After the performance of 6-4-2018: In danger because of one’s profession

Some of the refugees in Finland are in danger in their home countries because they’re seen as threats due to their professions. Muluken Tesfaw, an Ethiopian journalist, has lived in Finland since 2016. Muluken was forced to flee from Ethiopia because of their work, and was even detained a while in a prison in their home country. Omar Albajare, an Iraqi actor, has lived in Finland since 2015. He moved from Mosul to Finland because he was in danger in his own country due to his job as an actor. The discussion will be conducted by Kaisa Väkiparta, Amnesty International Finland’s publicist. The discussion will be held in English.

After the performance of 7-4-2018: The situation of asylum seekers and refugees in Finland now

Asylum seekers’ situation has raised a lot of discussion since 2015. What has happened in the asylum process within over two years?

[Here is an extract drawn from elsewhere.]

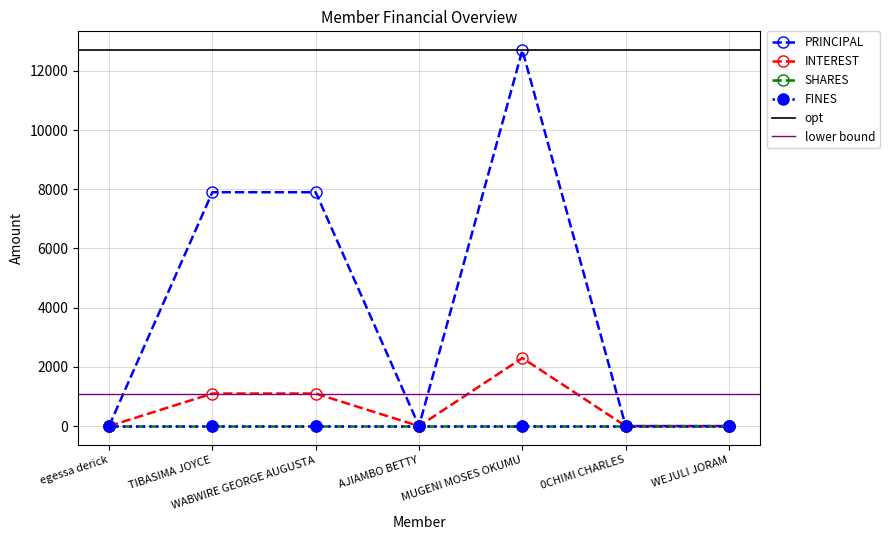

Which label corresponds to the largest value in the chart?

MUGENI MOSES OKUMU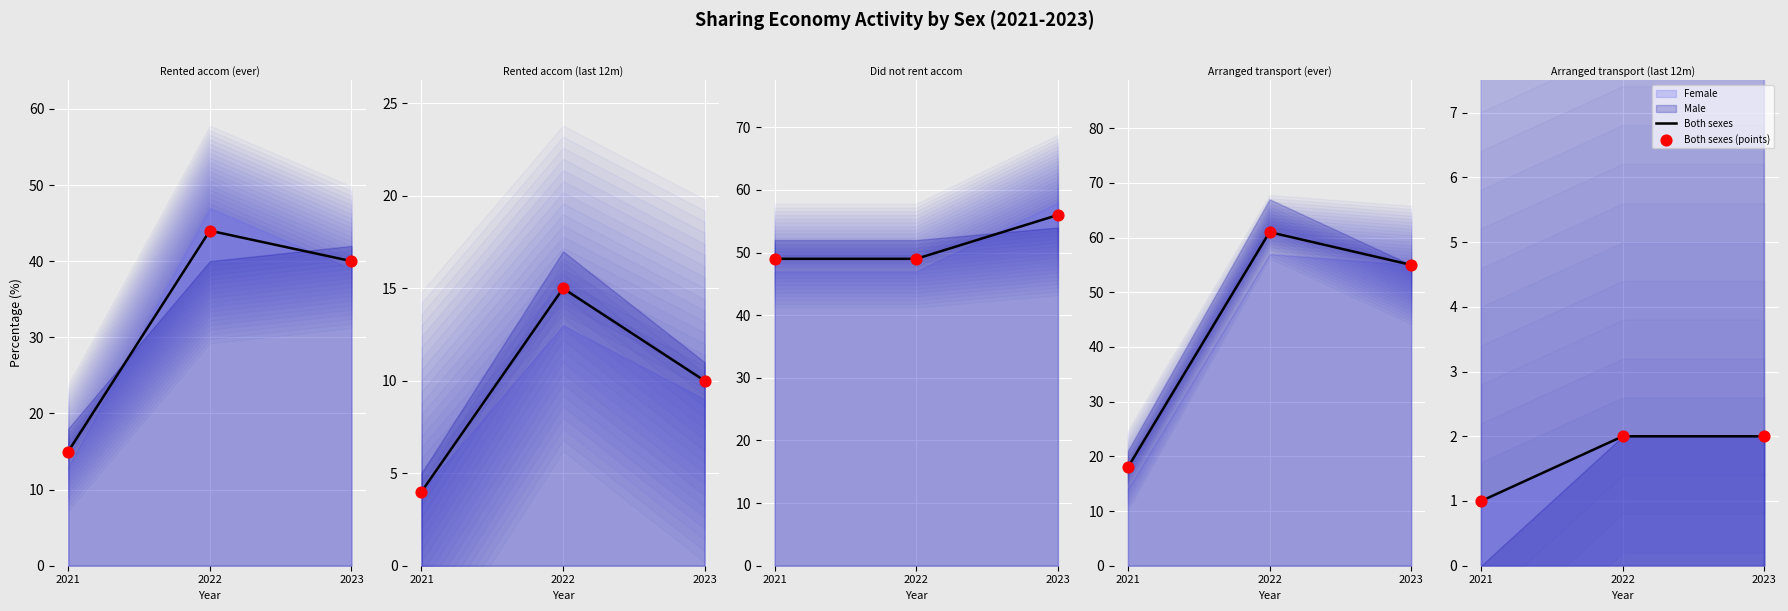

Which series reaches the minimum Y coordinate?

Both sexes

What kind of backgrounds do the people come from and what are the reasons for turning them away? What is the situation right now? How have the refugees in Finland assimilated?

Statements will be made by Eero Mäntymaa, a journalist at Yle, who has familiarized himself with the subject through his work and Erna Bodström, who is now finalizing their doctoral dissertation about immigration. Journalist Outi Popp, an activist from Right to Live organization, also brings their aspect into the subject. We will also hear the immigrant perspective during the evening. Panel will be directed by Tuula Linsiö.

After the performance of 11-4-2018: Aspects to the differences and similarities of Nordic and Oriental cultures

Immigration raises the topic of both cultural differences and the immigrants’ assimilation into Finnish culture. What are the biggest challenges when Nordic and Oriental cultures meet? What are the means to soften the cultural differences? What is it that combines us all?

Pekka Haavisto, who has worked in crisis areas and gathered wide international experience, and nonfiction writer, Ph.D Helena Hallenberg will join the discussion. Salli Hakala will be directing the panel.